Ayant la chance d’en être l’un des commissaires scientifiques, je ne pourrai naturellement porter un jugement sur Cet obscur objet de désirs. Je me permettrai simplement de témoigner de l’extraordinaire aventure humaine et intellectuelle que fut cette année, passée à réaliser cette exposition.
Aventure humaine, d’abords, vécue aux côtés de l’équipe du musée qui m’invita à cette collaboration, Frédérique Thomas-Maurin, conservateur en chef du musée Courbet, Julie Delmas, adjointe du conservateur et Elise Boudon, assistante de conservation qui assurent le commissariat général de l’exposition, ainsi que mes consœurs commissaires scientifiques, Antoinette Le Normand-Romain, directrice générale de l’Institut national d’histoire de l’art et Isolde Pludermacher, conservateur au musée d’Orsay. La complicité qui nous unit autour de ce projet, la spontanéité et la liberté de nos échanges, le professionnalisme dont elles firent preuve me permirent avant tout de beaucoup apprendre.
Aventure intellectuelle ensuite car nous avons beaucoup travaillé sur les orientations thématiques, afin d’écarter toute connotation grivoise. Le choix d’articuler le parcours sur différents types de regards fit très vite l’objet d’un consensus : « le regard du collectionneur » (les propriétaires successifs de la toile), « le regard érotique » (à travers le thème classique du satyre et de la nymphe, puis de l’intimité surprise, c’est-à-dire de la femme seule, observée par le peintre et le spectateur). La section centrale, intitulée « Capter le regard », fut choisie pour regrouper, outre L’Origine du monde, des œuvres majeures, comme Iris, messagère des dieux de Rodin, La Coquille d’Odilon Redon ou une grande interprétation d’Etant donné de Marcel Duchamp par André Raffray. S’imposaient ensuite, en toute logique, « le regard anatomique », qui montre comment le dévoilement du sexe féminin fut longtemps réservé à la science, seul alibi légitimé et autorisé, puis « le regard poétique », autour, notamment, de la Nymphe à la source de Lucas Cranach (version conservée à Besançon, probablement la plus belle du maître), pour s’achever sur « le regard contemporain » qui regroupe quelques travaux d’artistes de notre temps, dont la toile de Courbet est le dénominateur commun.

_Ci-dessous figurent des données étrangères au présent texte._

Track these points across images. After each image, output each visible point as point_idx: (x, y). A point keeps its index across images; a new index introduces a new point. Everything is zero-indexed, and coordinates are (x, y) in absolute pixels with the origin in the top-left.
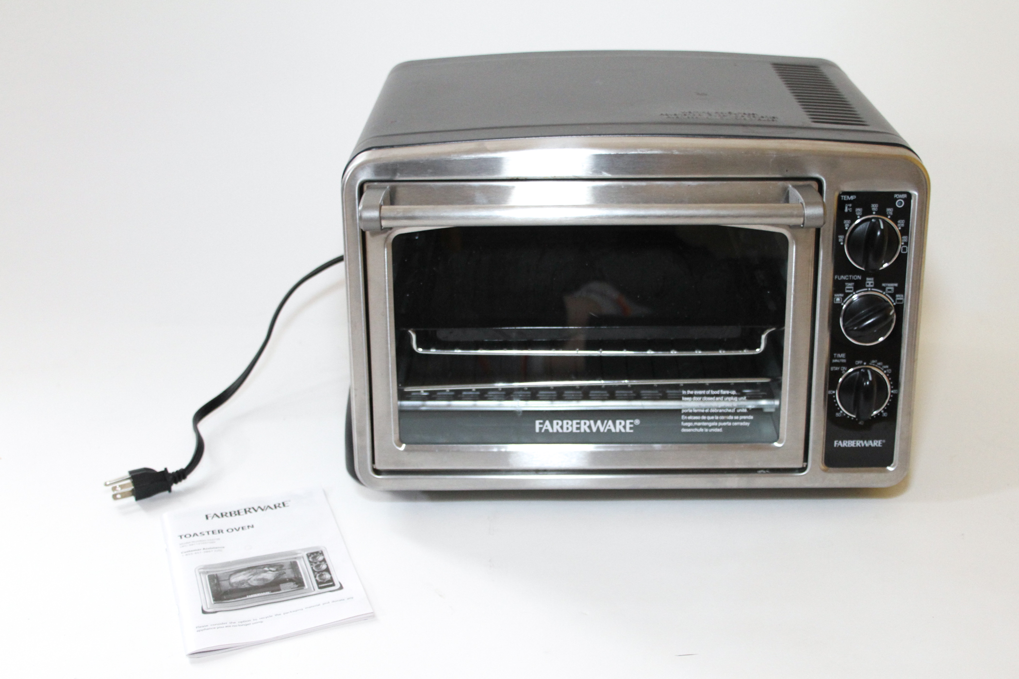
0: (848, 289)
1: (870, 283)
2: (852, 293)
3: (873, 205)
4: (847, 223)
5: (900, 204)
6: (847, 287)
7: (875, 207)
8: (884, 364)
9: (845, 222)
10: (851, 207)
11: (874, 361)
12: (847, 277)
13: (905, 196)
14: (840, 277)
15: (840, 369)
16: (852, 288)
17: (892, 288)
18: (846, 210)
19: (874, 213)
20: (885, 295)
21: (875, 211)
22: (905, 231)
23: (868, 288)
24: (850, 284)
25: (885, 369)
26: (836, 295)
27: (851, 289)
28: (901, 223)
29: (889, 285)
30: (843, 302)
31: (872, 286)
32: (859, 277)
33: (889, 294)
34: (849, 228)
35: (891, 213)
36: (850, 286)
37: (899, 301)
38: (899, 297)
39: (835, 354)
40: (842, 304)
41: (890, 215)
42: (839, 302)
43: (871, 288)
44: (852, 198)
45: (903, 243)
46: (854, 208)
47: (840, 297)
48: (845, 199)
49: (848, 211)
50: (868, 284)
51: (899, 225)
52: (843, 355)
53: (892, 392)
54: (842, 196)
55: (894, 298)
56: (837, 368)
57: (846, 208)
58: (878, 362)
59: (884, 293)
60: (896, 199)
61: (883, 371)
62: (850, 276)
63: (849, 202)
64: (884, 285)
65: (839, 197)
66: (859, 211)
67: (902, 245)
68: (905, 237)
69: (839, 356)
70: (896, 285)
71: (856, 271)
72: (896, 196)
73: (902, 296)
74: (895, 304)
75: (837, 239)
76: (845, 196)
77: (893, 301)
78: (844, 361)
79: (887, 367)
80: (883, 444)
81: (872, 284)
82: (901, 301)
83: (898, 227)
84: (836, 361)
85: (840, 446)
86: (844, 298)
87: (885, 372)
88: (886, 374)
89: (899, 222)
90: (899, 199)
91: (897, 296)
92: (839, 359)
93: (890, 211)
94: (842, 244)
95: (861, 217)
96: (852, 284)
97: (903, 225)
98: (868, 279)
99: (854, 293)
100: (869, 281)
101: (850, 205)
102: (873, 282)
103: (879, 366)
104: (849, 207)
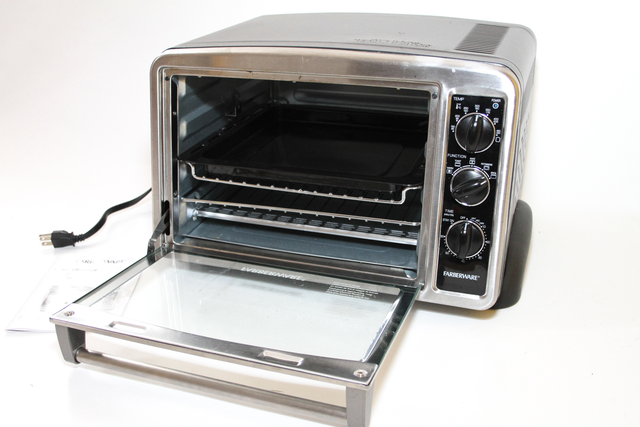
0: (456, 164)
1: (472, 161)
2: (460, 167)
3: (476, 106)
4: (457, 117)
5: (496, 106)
6: (456, 163)
7: (477, 107)
8: (481, 221)
9: (456, 116)
10: (460, 106)
11: (473, 218)
12: (456, 156)
13: (499, 101)
14: (451, 156)
15: (449, 220)
16: (460, 163)
17: (488, 167)
18: (457, 108)
19: (477, 111)
20: (483, 171)
21: (477, 110)
22: (500, 126)
23: (471, 165)
24: (458, 161)
25: (482, 225)
26: (448, 168)
27: (459, 165)
28: (496, 120)
29: (486, 164)
30: (452, 173)
31: (474, 164)
32: (465, 157)
33: (486, 171)
34: (458, 120)
35: (489, 113)
36: (458, 162)
37: (492, 177)
38: (493, 174)
39: (446, 210)
40: (452, 175)
41: (488, 114)
42: (450, 173)
43: (473, 165)
44: (461, 99)
45: (497, 135)
46: (462, 106)
47: (451, 169)
48: (456, 100)
49: (459, 108)
50: (471, 162)
51: (494, 121)
52: (452, 211)
53: (486, 242)
54: (455, 98)
55: (490, 174)
56: (447, 220)
57: (457, 106)
58: (477, 219)
59: (482, 170)
60: (493, 103)
61: (480, 226)
62: (459, 155)
63: (459, 102)
64: (482, 164)
65: (453, 98)
66: (466, 109)
67: (496, 137)
68: (499, 132)
69: (449, 211)
70: (491, 165)
71: (463, 152)
72: (493, 100)
73: (495, 173)
74: (490, 178)
75: (450, 128)
76: (456, 98)
77: (489, 177)
78: (453, 215)
79: (483, 223)
80: (478, 279)
81: (474, 162)
82: (495, 177)
83: (494, 123)
84: (447, 214)
85: (447, 275)
86: (453, 171)
87: (481, 227)
88: (482, 228)
89: (495, 119)
90: (495, 102)
91: (492, 173)
92: (449, 213)
93: (488, 110)
94: (453, 131)
95: (467, 113)
96: (460, 161)
97: (497, 122)
98: (471, 159)
99: (461, 168)
100: (472, 160)
101: (460, 104)
102: (475, 161)
103: (477, 222)
104: (459, 106)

Réunir ainsi, notamment, des œuvres de Léonard de Vinci, d’Ingres, de Rembrandt, de Carrache, de Dürer, de Degas, Bonnard, Marcel Duchamp, Hans Bellmer, Louise Bourgeois, Jean-Jacques Lequeu, Utagawa Kuniyoshi, André Masson, Helmut Newton ou Pierre Buraglio, sans oublier une série de dessins érotiques de Rodin et la copie de L’Origine présumée réalisée par René Magritte (jamais, jusqu’à ce jour, présentée au public) fut un défi passionnant.
Le catalogue illustré (Lienart, musée Courbet, 176 pages, 25 €) inclut plusieurs essais, parmi lesquels une très sérieuse étude de Bruno Mottin, conservateur en chef au Centre de Recherche et de Restauration des Musées de France, intitulée « L’Origine du monde, une approche technique ». L’auteur, qui s’est livré à de récentes explorations du tableau, apporte une fois pour toute la preuve scientifique que celui-ci est une œuvre originale et voulue telle quelle par le peintre. Il réduit ainsi à néant l’hypothèse farfelue de l’existence d’un visage, présentée le 7 février 2013 comme une évidence par le magazine Paris Match (voir à ce sujet deux articles publiés dans ces colonnes, ici et là.)